Râvi ile kendisinden hadis rivâyet ettiği kimse, yaş ve mülakat gibi rivâyete müteallık meselelerde birleşirlerse, bu kısma rivâyetu’l-akran (aynı yaşta olan kimselerin rivâyeti) denir. Akran olan râvi ile şeyhi birbirinden rivâyet ederlerse, bu da mudebbec ismini alır. Mudebbec akrana nisbetle daha has bir manaya sahiptir. Bu bakımdan her mudebbec akran olduğu halde, her akran mudebbec değildir. Ed-Darekutni mudebbecle, Ebu’ş-Şeyh el-lsbahani de akranla ilgili birer kitap tasnif etmişlerdir.
Ancak şeyh, talebesinden hadis rivâyet ettiği zaman -ki bu durumda her ikisi de birbirinden hadis almış olmaktadır- buna mudebbec denilip denilmeyeceği münakaşa edilebilir; fakat zahir olan şudur ki, bu kısım mudebbec değil, bü yüklerin küçüklerden rivâyeti kısmına girer.

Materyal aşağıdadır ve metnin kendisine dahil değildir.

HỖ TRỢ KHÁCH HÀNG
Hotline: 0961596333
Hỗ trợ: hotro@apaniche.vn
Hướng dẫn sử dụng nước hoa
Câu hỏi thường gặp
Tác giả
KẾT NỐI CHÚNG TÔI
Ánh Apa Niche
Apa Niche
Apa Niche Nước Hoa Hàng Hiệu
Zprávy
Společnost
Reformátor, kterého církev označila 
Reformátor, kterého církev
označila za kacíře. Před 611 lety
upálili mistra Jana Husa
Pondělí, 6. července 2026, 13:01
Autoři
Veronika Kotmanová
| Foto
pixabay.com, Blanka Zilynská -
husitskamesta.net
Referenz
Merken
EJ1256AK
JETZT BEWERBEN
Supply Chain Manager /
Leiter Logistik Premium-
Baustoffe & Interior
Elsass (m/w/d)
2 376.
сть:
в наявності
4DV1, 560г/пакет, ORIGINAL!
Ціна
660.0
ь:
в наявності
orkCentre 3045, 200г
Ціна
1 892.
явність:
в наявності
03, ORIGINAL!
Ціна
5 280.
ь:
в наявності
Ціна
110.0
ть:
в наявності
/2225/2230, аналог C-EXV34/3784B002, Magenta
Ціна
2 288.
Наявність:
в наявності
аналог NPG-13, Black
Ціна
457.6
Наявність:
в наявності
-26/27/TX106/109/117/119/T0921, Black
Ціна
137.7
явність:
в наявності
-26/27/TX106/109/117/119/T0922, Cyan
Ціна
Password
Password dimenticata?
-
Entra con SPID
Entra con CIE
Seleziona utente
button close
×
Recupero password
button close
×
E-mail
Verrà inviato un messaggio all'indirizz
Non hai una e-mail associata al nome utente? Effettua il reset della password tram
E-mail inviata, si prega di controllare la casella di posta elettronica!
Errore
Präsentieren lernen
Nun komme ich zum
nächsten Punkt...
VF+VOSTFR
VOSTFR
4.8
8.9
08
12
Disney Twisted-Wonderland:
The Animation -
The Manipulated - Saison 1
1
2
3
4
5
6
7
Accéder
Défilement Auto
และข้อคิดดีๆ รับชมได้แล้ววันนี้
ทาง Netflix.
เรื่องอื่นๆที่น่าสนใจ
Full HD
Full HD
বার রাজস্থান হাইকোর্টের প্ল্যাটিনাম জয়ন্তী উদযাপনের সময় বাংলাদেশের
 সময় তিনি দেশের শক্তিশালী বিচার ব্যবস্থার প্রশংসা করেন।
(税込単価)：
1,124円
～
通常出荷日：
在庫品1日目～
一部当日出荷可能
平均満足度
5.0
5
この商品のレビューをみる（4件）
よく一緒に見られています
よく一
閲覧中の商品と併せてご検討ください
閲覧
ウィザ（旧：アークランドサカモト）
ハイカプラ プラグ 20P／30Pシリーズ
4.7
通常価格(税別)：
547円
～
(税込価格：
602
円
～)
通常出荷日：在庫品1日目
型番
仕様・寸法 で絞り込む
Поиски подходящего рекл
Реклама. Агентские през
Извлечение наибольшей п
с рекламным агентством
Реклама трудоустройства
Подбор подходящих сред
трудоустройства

“Tedlic” kelimesi, yüzün iki yanı manasında dibace’den alınmıştır. Buna göre, râvi ve şeyhin iki yönden birbirine eşit olması iktiza eder. Bu husus gözönünde bulundurulursa, yaşça büyük olan şeyhin, küçük olan talebesinden rivâyeti bu kısma girmez.